Intervention de Yves Pozzo di Borgo

Réunion du 7 décembre 2006 à 15h00
Loi de finances pour 2007 — Action extérieure de l'état

Photo de Yves Pozzo di BorgoYves Pozzo di Borgo :

Monsieur le président, monsieur le ministre, mes chers collègues, contrairement aux rapporteurs, je souhaite m'exprimer, non sur l'économie générale de la mission, mais plutôt sur un problème particulier, qui rejoint les préoccupations de notre rapporteur spécial, auquel, monsieur le ministre, j'espère que vous pourrez répondre.

Après nos collègues députés Bernard Schreiner et Marc Reymann, qui sont intervenus lors de la discussion à l'Assemblée nationale, M. Jacques Legendre exprimera tout à l'heure sa perplexité vis-à-vis de la position paradoxale de la France.

Ainsi, la contribution de la France à une organisation, le Conseil de l'Europe, dont le siège est situé dans notre pays, à Strasbourg, est soumise à une croissance zéro depuis plusieurs années.

L'organisation, qui rassemble quarante-six États, est constituée de trois branches principales, le Comité des ministres et le secrétariat général, l'Assemblée parlementaire, au sein de laquelle j'ai l'honneur de représenter le Sénat, et la Cour européenne des droits de l'homme.

Mes quarante-cinq collègues viennent d'ailleurs d'élire notre compatriote M. Jean-Paul Costa à la présidence de cette cour, et je suis sûr, mes chers collègues, que vous voudrez joindre vos félicitations aux miennes, à l'adresse de ce grand magistrat.

Comme j'ai eu l'occasion de le faire au moment de l'examen de la participation de la France au budget des Communautés européennes, je voudrais revenir, à l'instar de mes collègues, sur la création d'une « agence de l'Union européenne des droits fondamentaux », dont a débattu le conseil « Justice et affaires intérieures », ce 4 décembre.

Au même moment, on constate le succès de la Cour de Strasbourg, qui peine à statuer sur les milliers de recours dont elle est saisie. Cet « encombrement » est la marque de la confiance dans la Cour des quelque 800 millions de citoyens européens, ressortissants des quarante-six États du Conseil de l'Europe, pour leur garantir l'exercice des droits proclamés par la convention de 1950.

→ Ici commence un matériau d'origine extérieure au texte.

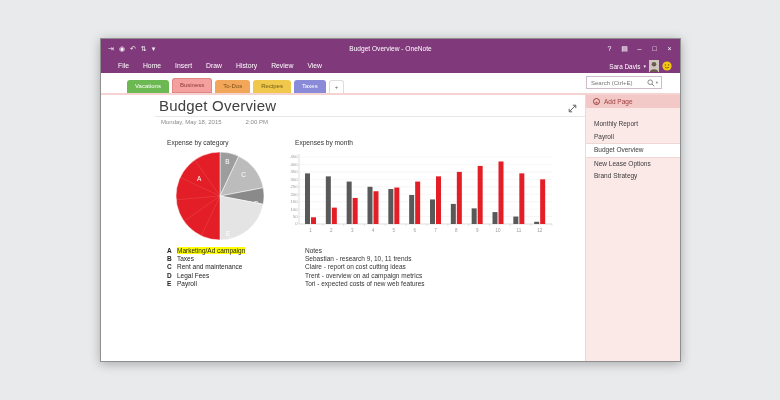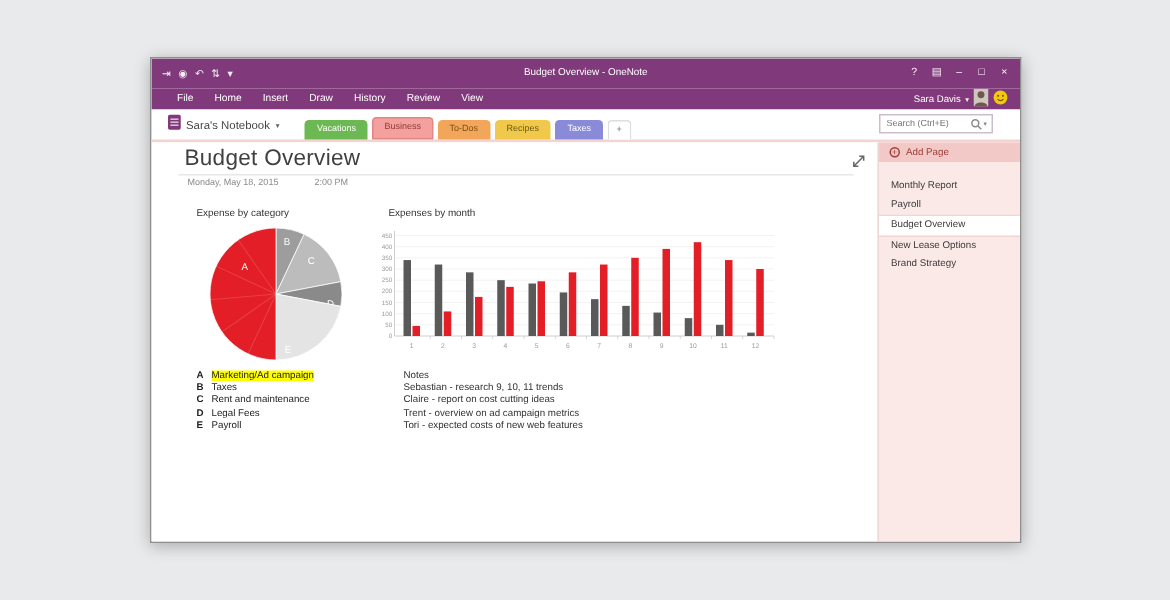"Sara's Notebook" div.nb-switch { html: <div> <span> <svg> <rect></rect> <rect></rect> <rect></rect> <rect></rect> </svg> </span> <span>Sara's Notebook</span> <span>▼</span> </div> -> none }
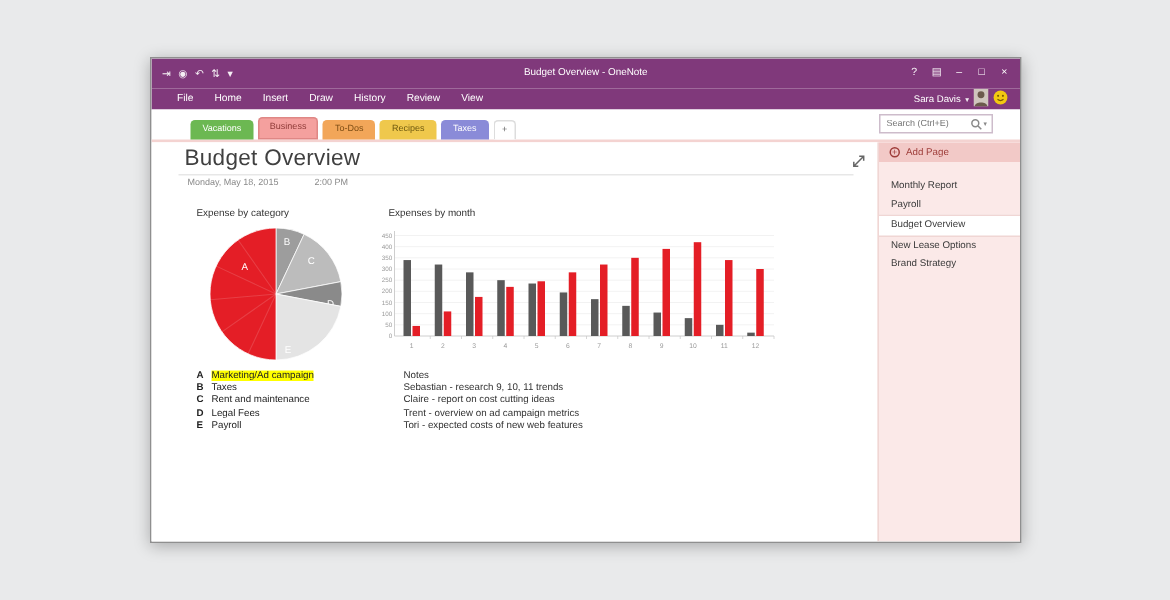"Budget Overview" .main { padding-left: none -> 36px }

Les États ne peuvent ignorer ni ce succès, ni le besoin de renforcement des moyens de travail de la Cour de Strasbourg. Bloquer le budget global du Conseil de l'Europe, c'est donc demander aux autres branches de l'organisation paneuropéenne de restreindre leurs propres moyens de fonctionnement pour financer par voie interne les besoins de la Cour. Cela peut se concevoir.

Le paradoxe est donc de réduire les possibilités d'action du Conseil de l'Europe et du système de contrôle des droits de l'homme, alors même que l'Union européenne s'apprête à dégager quelque 30 millions d'euros chaque année pour une nouvelle institution, cette « agence » dont ne sont fixées ni les compétences ratione loci ni les compétences ratione materiae.

Même si nous le regrettons, le traité constitutionnel n'est pas entré en vigueur. La Charte des droits fondamentaux n'a donc pas encore de portée normative. Dès lors, à quel texte de droit positif devrait se référer la future « agence » ? Jusqu'où s'étendrait sa compétence ? L'Union, augmentée des « nouveaux voisins » ?

Mais alors, la superposition avec le Conseil de l'Europe brouillerait un peu plus un système déjà peu lisible. On risque, tôt ou tard, d'aboutir à un conflit de droits, doublé d'un conflit de juridictions, car, n'en doutons pas, la future « agence » n'aura de cesse de développer sa propre jurisprudence et de se constituer en quasi-juridiction.

Il y a là plus qu'un paradoxe, un véritable gâchis financier et un gaspillage d'énergie.